Маслов провел рукой по лбу.
– Некоторые исследователи считают, что на человека могут воздействовать травмы, полученные его предками. Советская наука таких концепций не просто не признавала, но даже не рассматривала всерьез. Может быть, в этом есть смысл. Почему болеют и умирают маленькие дети?
Маслов вздохнул.
– А может быть, в этом нет никакого смысла. И маленькие дети болеют и умирают просто потому, что у детей слабый иммунитет.
Маслов встал.
– Я ничего о тебе не знаю. Но я обязательно узнаю. Я отправлюсь в твое прошлое и вытащу из него те травмы, которые тебя убивают. Мы вместе во всем разберемся.
Маслов вдруг улыбнулся.
– Только сейчас понял, что говорю с тобой на «ты».
Маслов вышел из палаты, вернулся в свой кабинет, нашел номер домашнего телефона Сальниковой в списке под стеклом на столе и набрал ее номер.
– Алина Петровна, простите за поздний звонок. Есть у вас минутка?
– Да, Эрнест Федорович, – Сальникова, кажется, ничуть не удивилась, – я просто смотрю телевизор. Что-то срочное?
– Нет-нет, просто хотел поговорить по поводу пациентки. Но если вы заняты, можем поговорить завтра…
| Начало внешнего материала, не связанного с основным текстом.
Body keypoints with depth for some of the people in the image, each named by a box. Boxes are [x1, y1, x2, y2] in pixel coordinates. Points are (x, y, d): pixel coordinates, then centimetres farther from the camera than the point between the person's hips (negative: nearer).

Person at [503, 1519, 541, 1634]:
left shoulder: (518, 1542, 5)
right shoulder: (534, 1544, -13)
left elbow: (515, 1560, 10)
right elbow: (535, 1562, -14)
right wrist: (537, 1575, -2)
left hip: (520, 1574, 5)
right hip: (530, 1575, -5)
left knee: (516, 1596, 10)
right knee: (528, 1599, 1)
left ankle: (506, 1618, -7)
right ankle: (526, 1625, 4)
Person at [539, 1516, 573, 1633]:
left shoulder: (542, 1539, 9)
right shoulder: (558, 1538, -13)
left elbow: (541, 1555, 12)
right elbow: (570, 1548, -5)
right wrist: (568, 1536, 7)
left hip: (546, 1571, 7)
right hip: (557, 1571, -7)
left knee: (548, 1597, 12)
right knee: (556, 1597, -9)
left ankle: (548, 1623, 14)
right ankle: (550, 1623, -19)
– Эрнест Федорович, я еще должна вас и уговаривать продолжить наш разговор? Вот, я выключила телевизор и села поудобнее в кресле. Я готова говорить с вами хоть всю ночь.
– Я сейчас на работе…
– Я так и поняла. Как она?
– Она выглядит, как…
– Как старуха?
– Да.
– Это заставляет задуматься, не правда ли? Ведь у всех нас только одна жизнь. И всех нас ждет то же самое. Или нет, думаете, вас эта чаша минует?
– Нет, я так не думаю.
– У вас есть идеи по поводу пациентки?
– Ее зовут Нина.
– Нина Шарова, да, я это знаю. Она родом из маленького поселка на севере области. Поселок называется Шиченга.
– Я думаю, что с ней что-то произошло. Может быть, там, в этой, как вы сказали, Шиченге? Какое-то событие, которое послужило…
– Да, вы верно рассуждаете. Кое-что произошло. Только не в Шиченге, а здесь, в Волоковце. Нина была беременна. Она родила дочку. Девочка прожила всего сутки.
– Ее ребенок умер?
– Нет, не так. Нина убила свою дочь.
– Что?
– Ночью вышла из палаты, пробралась в комнату, где спали дети, и подушкой задушила девочку.
– Какой ужас. Но почему?
– Этого никто не знает. Сразу после убийства она впала в отрешенное состояние и на вопросы не отвечала. Ее два месяца продержали в СИЗО, а потом отправили на обследование к нам. Она поступила к нам уже в том состоянии, в котором вы ее видели.